So one is left to ponder whether a marriage based on living apart most of the time was, in fact, all that unloving after all. We assume readily that Shakespeare selfishly deserted his young family to further his fortune, but perhaps Ann also benefitted from their separate lives. Marriage would give her a status in society and, as her husband’s fame grew, a fortune and one of the best houses in Stratford. Poor Ann Donne probably had a worse time, though her situation was one that, theoretically, might be regarded as a romantic happy ending.
As for Donne, he went on to preach that it was better for a husband and wife to behave as a husband and wife, rather than a lover and his mistress. Two of his children were stillborn, the last killing his wife, and three others died in infancy.
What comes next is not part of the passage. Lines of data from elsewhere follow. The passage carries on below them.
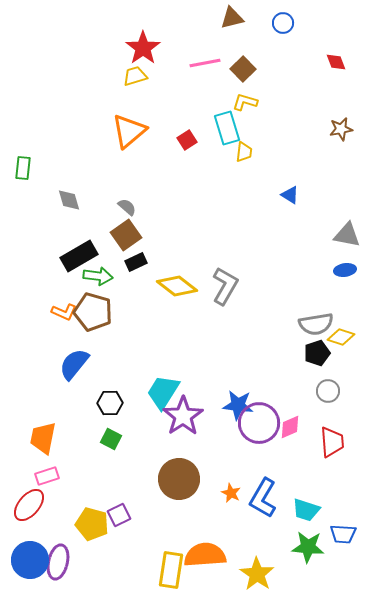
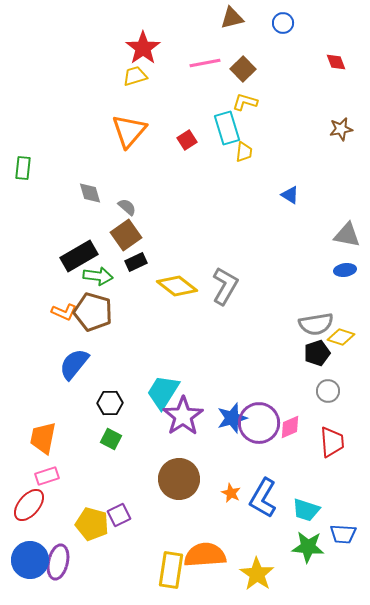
orange triangle at (129, 131): rotated 9 degrees counterclockwise
gray diamond at (69, 200): moved 21 px right, 7 px up
blue star at (238, 405): moved 6 px left, 13 px down; rotated 24 degrees counterclockwise
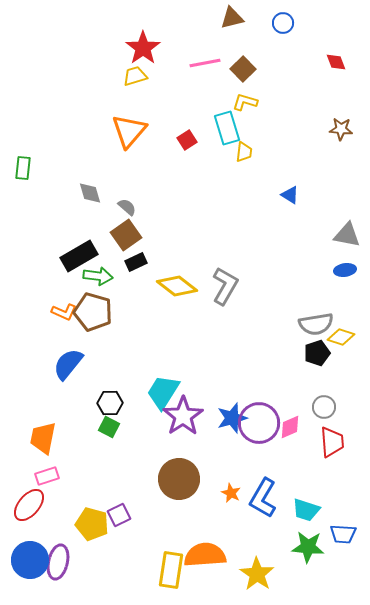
brown star at (341, 129): rotated 15 degrees clockwise
blue semicircle at (74, 364): moved 6 px left
gray circle at (328, 391): moved 4 px left, 16 px down
green square at (111, 439): moved 2 px left, 12 px up
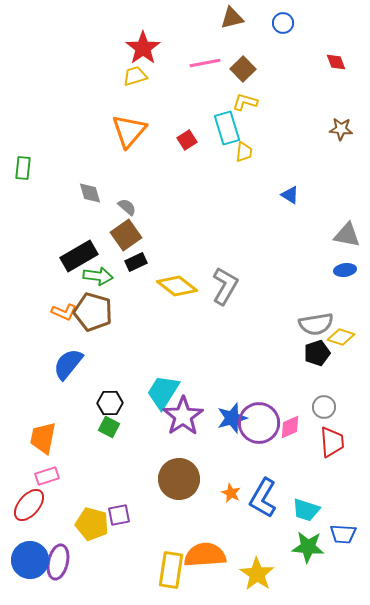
purple square at (119, 515): rotated 15 degrees clockwise
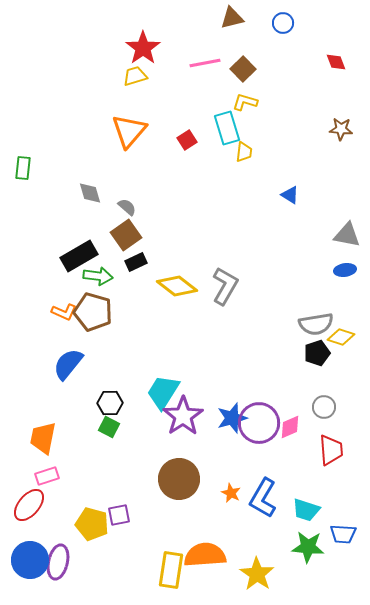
red trapezoid at (332, 442): moved 1 px left, 8 px down
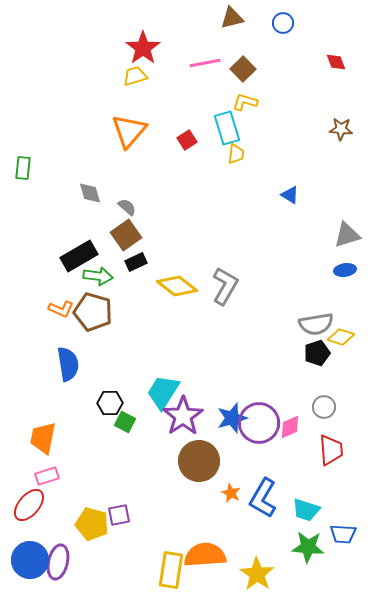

He seems to have lived to regret his romantic marriage. Yet it is his love poetry that is most frequently cited and remembered, not least by fans of DW who recognise “The Good Morrow” as a beautiful portrait of the kind of relationship they love to imagine the Doctor and Rose enjoying.
And now good-morrow to our waking souls,
Which watch not one another out of fear ;
For love all love of other sights controls,
And makes one little room an everywhere.
Let sea-discoverers to new worlds have gone ;
Let maps to other, worlds on worlds have shown ;
Let us possess one world ; each hath one, and is one.